__ldg profiling against L2 in maxwell

Hello All,

I wanted to profile the performance of global memory access in maxwell architecture (Jetson nano).

I implemented the following kernel that simply copy the data from a vector A to B.
using __ldg :

__global__ void accessGlobalMemoryLDG(const typeImg* __restrict__ A, typeImg* B, const int n) 
        {
            unsigned i = ((blockIdx.x) * (blockDim.x)) + (threadIdx.x);
            for(int idx = 0; idx < (n); idx++)
            {
                 B[idx ] = __ldg(&A[idx]);
            }
        }

using L2 cache

__global__ void accessGlobalMemoryL1L2( typeImg* A, typeImg* B, const int n)
    {
        unsigned i = ((blockIdx.x) * (blockDim.x)) + (threadIdx.x);
        for(int idx = 0; idx < (n); idx++)
        {
            B[idx] = A[idx];
        }
   }

and the results for n= 12*1024 bytes

N#Block, N#Thread LDG L2
(1,32) 0.71 2.36
(1,64 ) 0.75 2.365
(8,32) 0.9 2.34
(8,64) 1.27 2.34
(32,32) 2.31 2.41

Can anyone please explain why for bigger kernel grid and block configuration (32,32) the performance of ldg is close to the performance of L2.

Thanks.

I have no idea what the column of performance data is supposed to indicate. milliseconds of kernel execution time? gigabytes per second?
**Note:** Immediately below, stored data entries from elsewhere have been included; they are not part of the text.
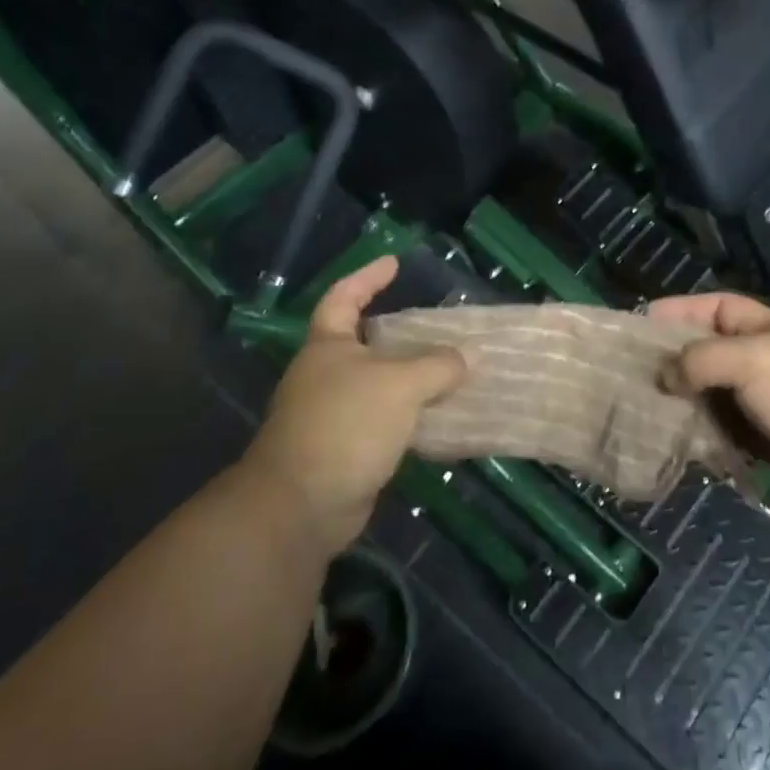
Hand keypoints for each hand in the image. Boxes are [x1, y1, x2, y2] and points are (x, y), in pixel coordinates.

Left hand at [244, 257, 465, 554]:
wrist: (301, 506)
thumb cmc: (346, 425)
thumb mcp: (400, 385)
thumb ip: (438, 366)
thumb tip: (468, 356)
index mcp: (328, 346)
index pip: (344, 297)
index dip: (367, 277)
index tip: (394, 263)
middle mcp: (326, 375)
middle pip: (365, 342)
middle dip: (400, 333)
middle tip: (439, 325)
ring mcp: (332, 413)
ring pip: (379, 384)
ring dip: (411, 378)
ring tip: (452, 371)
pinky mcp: (345, 448)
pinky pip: (385, 421)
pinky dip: (410, 416)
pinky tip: (440, 418)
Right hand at [649, 293, 769, 522]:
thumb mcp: (754, 360)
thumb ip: (702, 359)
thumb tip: (664, 375)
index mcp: (766, 328)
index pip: (715, 308)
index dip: (679, 310)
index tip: (640, 322)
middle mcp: (762, 361)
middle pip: (706, 353)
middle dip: (670, 360)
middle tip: (627, 373)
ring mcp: (763, 404)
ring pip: (709, 396)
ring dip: (679, 401)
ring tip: (637, 409)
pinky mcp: (764, 444)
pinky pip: (720, 433)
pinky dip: (696, 435)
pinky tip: (668, 441)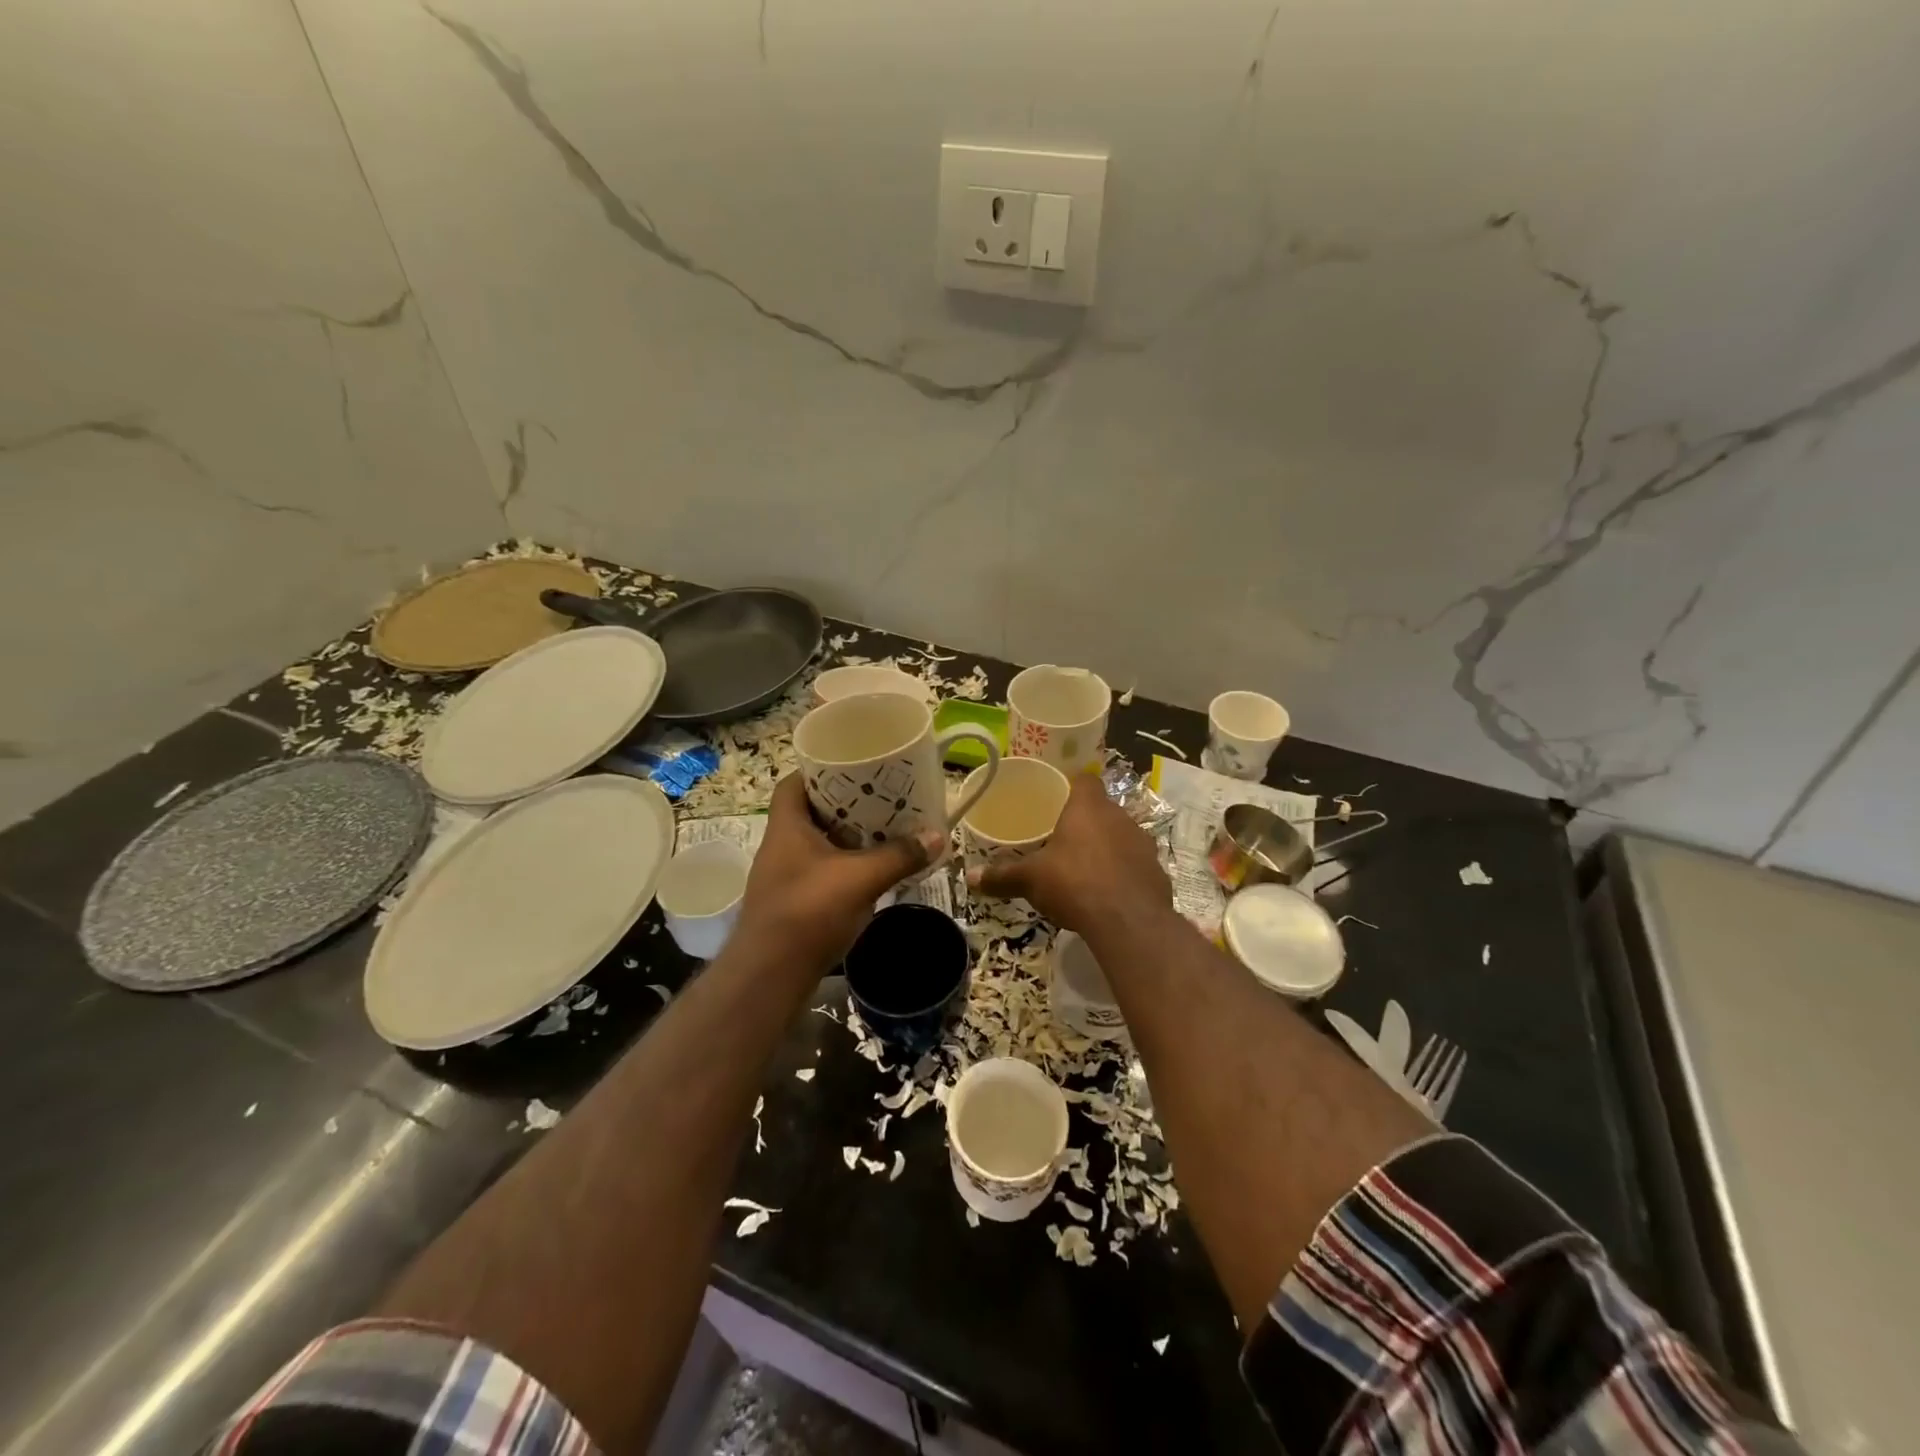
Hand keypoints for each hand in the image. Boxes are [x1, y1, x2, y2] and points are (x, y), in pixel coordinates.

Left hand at [736, 775, 945, 971]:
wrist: (770, 975)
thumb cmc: (809, 912)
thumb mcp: (861, 878)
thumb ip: (899, 855)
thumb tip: (937, 835)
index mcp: (787, 827)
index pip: (794, 783)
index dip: (820, 771)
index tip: (854, 768)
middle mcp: (780, 846)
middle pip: (812, 812)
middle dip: (845, 806)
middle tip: (881, 799)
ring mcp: (784, 876)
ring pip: (818, 844)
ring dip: (847, 838)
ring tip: (883, 830)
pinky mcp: (793, 903)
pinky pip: (821, 871)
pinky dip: (844, 866)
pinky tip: (871, 871)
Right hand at [967, 773, 1170, 934]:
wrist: (1128, 921)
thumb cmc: (1074, 883)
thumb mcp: (1030, 879)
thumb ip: (1002, 876)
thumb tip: (970, 877)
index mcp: (1088, 807)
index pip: (1085, 780)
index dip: (1072, 786)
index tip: (1058, 799)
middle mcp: (1120, 817)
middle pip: (1103, 809)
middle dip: (1086, 823)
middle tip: (1064, 841)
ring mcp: (1143, 843)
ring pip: (1122, 837)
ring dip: (1107, 848)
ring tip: (1085, 869)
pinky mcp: (1157, 871)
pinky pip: (1136, 865)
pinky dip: (1124, 874)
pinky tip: (1108, 893)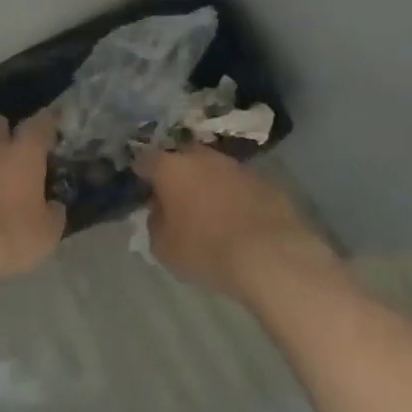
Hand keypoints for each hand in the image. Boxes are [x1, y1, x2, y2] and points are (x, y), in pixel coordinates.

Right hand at [137, 146, 332, 297]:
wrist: (270, 254)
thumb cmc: (206, 249)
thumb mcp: (163, 247)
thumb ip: (155, 222)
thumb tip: (160, 211)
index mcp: (171, 167)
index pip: (145, 159)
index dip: (140, 172)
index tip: (141, 186)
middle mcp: (202, 157)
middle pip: (182, 158)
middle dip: (177, 173)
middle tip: (176, 197)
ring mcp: (236, 166)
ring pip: (213, 168)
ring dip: (208, 183)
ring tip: (209, 209)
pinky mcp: (264, 180)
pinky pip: (239, 184)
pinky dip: (234, 196)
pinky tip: (237, 218)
It also seems curious that you would design benchmark code where every thread in the block, indeed every thread in the grid, is moving the exact same piece of data from the same source location to the same destination location, at each iteration of the loop.

Leaving all that aside, it’s unclear what you were expecting.

Copying data from location X to non-overlapping location Y should be mostly unaffected by caches. The only modifier to this might be if the caches were already populated with some data, such as via a previous cudaMemcpy operation.

__ldg indicates caching vi read-only cache if possible. Both transactions as you indicate would populate the L2.

Generally, I wouldn’t expect much difference between these two methods, barring the above items.